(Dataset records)

• • • • • • •

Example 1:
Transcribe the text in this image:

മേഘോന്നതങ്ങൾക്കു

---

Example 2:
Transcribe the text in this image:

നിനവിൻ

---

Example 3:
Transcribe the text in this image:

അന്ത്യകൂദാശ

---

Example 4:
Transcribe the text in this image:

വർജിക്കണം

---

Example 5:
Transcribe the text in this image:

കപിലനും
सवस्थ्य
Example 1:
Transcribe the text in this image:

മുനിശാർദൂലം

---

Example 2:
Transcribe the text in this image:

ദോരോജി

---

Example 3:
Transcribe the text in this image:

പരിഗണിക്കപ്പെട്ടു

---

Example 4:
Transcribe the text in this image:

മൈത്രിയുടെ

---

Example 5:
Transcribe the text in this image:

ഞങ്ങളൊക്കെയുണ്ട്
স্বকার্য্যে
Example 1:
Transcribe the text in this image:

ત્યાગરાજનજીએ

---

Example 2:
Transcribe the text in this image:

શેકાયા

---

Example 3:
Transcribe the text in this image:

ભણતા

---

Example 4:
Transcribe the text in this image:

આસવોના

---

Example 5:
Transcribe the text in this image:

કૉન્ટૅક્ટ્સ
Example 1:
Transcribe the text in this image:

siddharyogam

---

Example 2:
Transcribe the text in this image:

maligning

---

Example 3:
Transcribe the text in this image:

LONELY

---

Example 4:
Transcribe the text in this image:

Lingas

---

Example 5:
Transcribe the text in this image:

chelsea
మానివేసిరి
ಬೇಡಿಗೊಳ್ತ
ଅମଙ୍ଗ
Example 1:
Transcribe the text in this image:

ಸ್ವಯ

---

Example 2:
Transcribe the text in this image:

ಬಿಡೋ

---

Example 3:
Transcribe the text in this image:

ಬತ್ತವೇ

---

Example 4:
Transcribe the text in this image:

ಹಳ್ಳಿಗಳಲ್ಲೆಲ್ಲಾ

• • • • • • •

Exercise prompt: In full and without change, transcribe every line of the records above.

Result below:
Example 1:
Transcribe the text in this image:

മേഘോന്നതങ്ങൾക്കു

---

Example 2:
Transcribe the text in this image:

നിനവിൻ

---

Example 3:
Transcribe the text in this image:

അന്ത്യകൂദാശ

---

Example 4:
Transcribe the text in this image:

വർജിക്കണം

---

Example 5:
Transcribe the text in this image:

കപിലനും
सवस्थ्य
Example 1:
Transcribe the text in this image:

മുനിശാർദൂലം

---

Example 2:
Transcribe the text in this image:

ദോരോജി

---

Example 3:
Transcribe the text in this image:

പരിഗണിക്കപ്പെട്ടു

---

Example 4:
Transcribe the text in this image:

മൈത്രിയുടെ

---

Example 5:
Transcribe the text in this image:

ഞങ്ങളൊക്കെയുണ്ട്
স্বকার্য্যে
Example 1:
Transcribe the text in this image:

ત્યાગરાજનજીએ

---

Example 2:
Transcribe the text in this image:

શેકાયા

---

Example 3:
Transcribe the text in this image:

ભણતા

---

Example 4:
Transcribe the text in this image:

આસવોના

---

Example 5:
Transcribe the text in this image:

કૉન્ટૅક્ટ્સ
Example 1:
Transcribe the text in this image:

siddharyogam

---

Example 2:
Transcribe the text in this image:

maligning

---

Example 3:
Transcribe the text in this image:

LONELY

---

Example 4:
Transcribe the text in this image:

Lingas

---

Example 5:
Transcribe the text in this image:

chelsea
మానివేసిరి
ಬೇಡಿಗೊಳ್ತ
ଅମଙ୍ଗ
Example 1:
Transcribe the text in this image:

ಸ್ವಯ

---

Example 2:
Transcribe the text in this image:

ಬಿಡೋ

---

Example 3:
Transcribe the text in this image:

ಬತ್ತವೇ

---

Example 4:
Transcribe the text in this image:

ಹಳ್ಳಿಗಳಲ್ಲೆಲ್ಲಾ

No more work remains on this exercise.